Wednesday, November 29, 2006
Working With The Public
The people who come and apply for welfare are called 'clients'. The clients fill out an application and then see an intake worker (me) and go through an 'interview'.
Paperwork, computer entry, more paperwork, question-and-answer time, end of 'interview'.
That's how it goes, every day. Three to four interviews a day. I meet some interesting people.
Today, I met a client employed where I used to work. I got to ask her about all the gossip I've missed since I quit. Then I had a horrible coughing fit all over her. Welfare Healthcare time!
My last client of the day cracked me up. He told me, "They told me to lie about what I have, but I'm not a liar, so I have a bank account in Nevada. Should I have not told you that? What would you do if I didn't tell you? Can you find out that stuff?"

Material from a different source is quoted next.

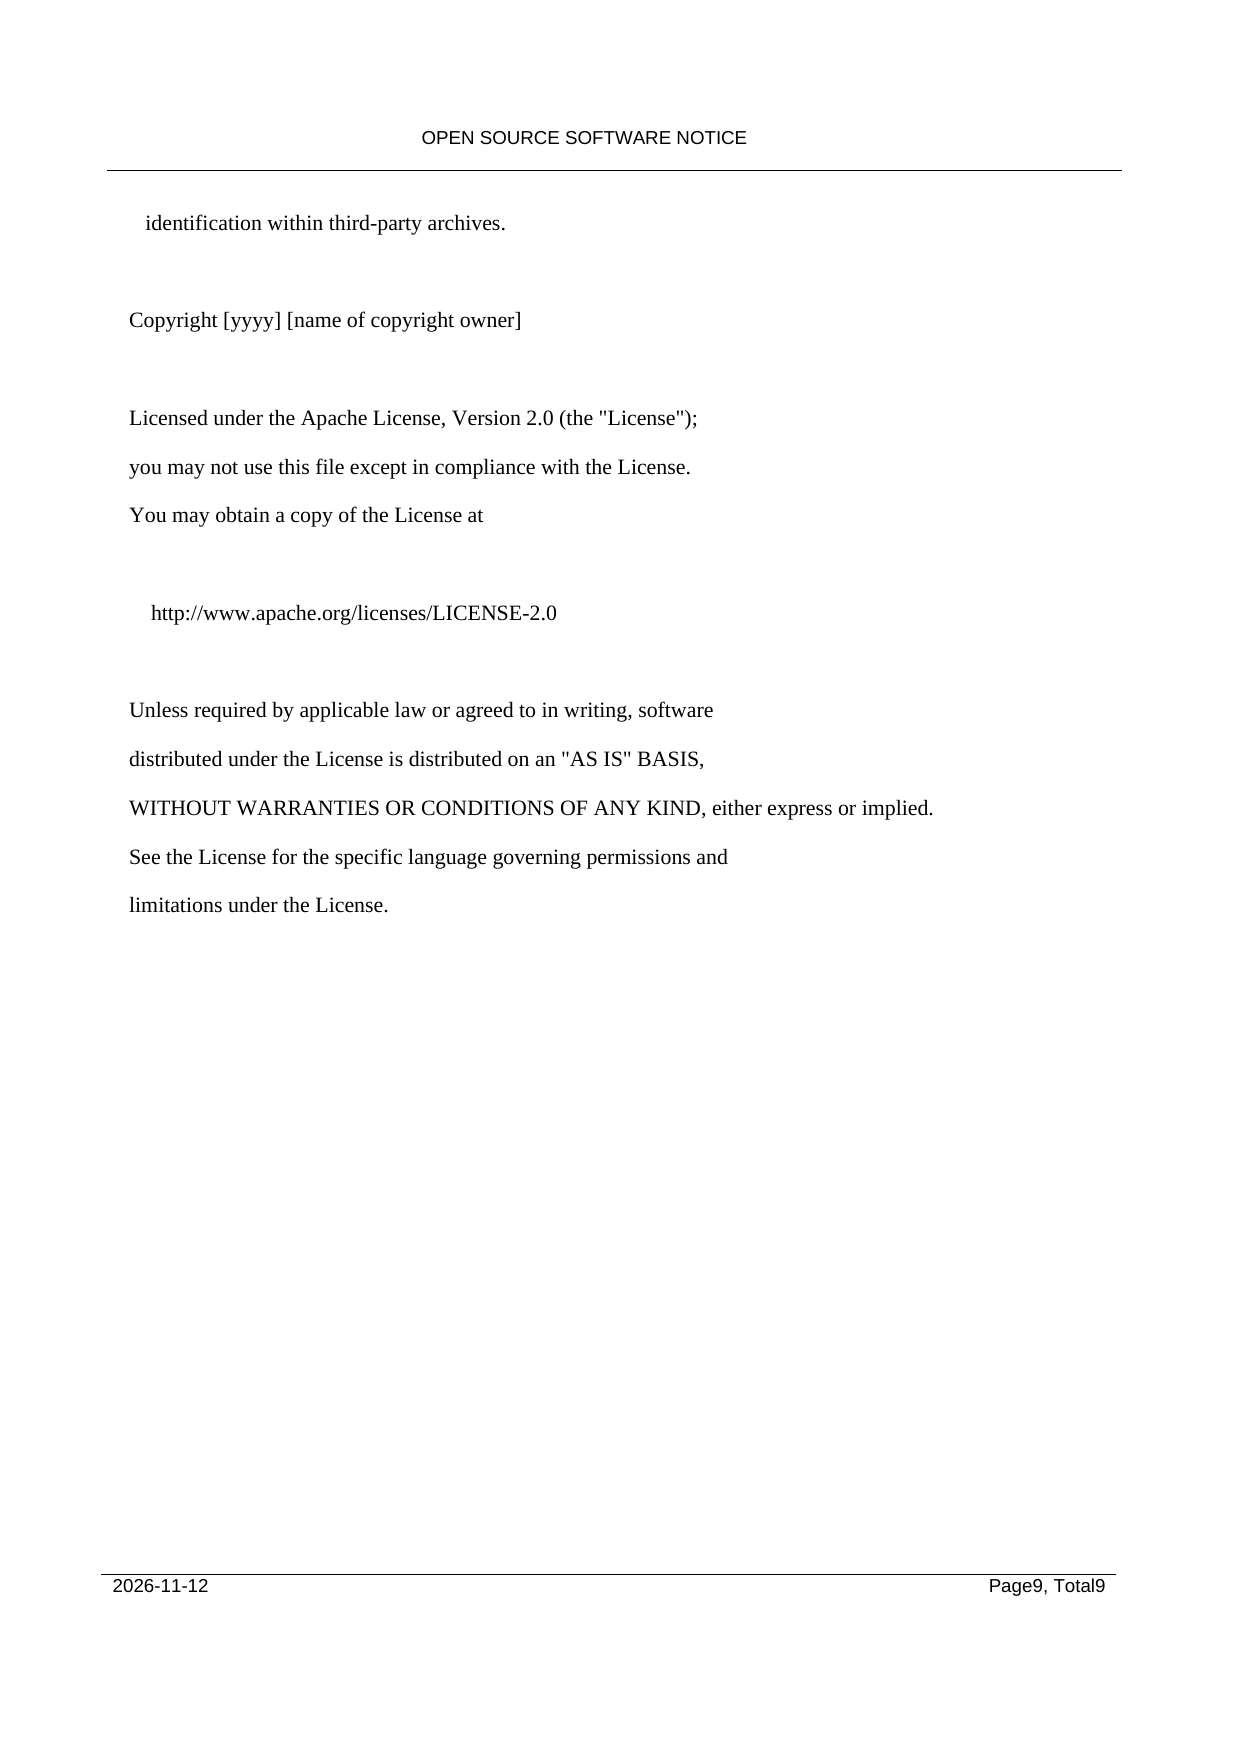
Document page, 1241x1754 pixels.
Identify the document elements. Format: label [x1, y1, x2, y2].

text [112, 206, 1128, 921]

First off, I asked him who the "they" was that told him that.
"Some girl," he told me.
I then told him that it was always better to tell the truth, most of what clients lie about doesn't matter anyway, and yes of course I can find out that stuff. He relaxed a little. And then began asking more questions about being truthful! I finally told him that it would be better for him to tell the truth and see how it affects him, rather than go to jail for perjury. Then we had a little talk about Welfare Fraud.
When I'm done with the interview, I give him a paper that he needed signed by his roommate.
He asks me, "Do they really have to sign this? How would you know? Can't I forge it?"
Why are so many compelled to be truthful about lying?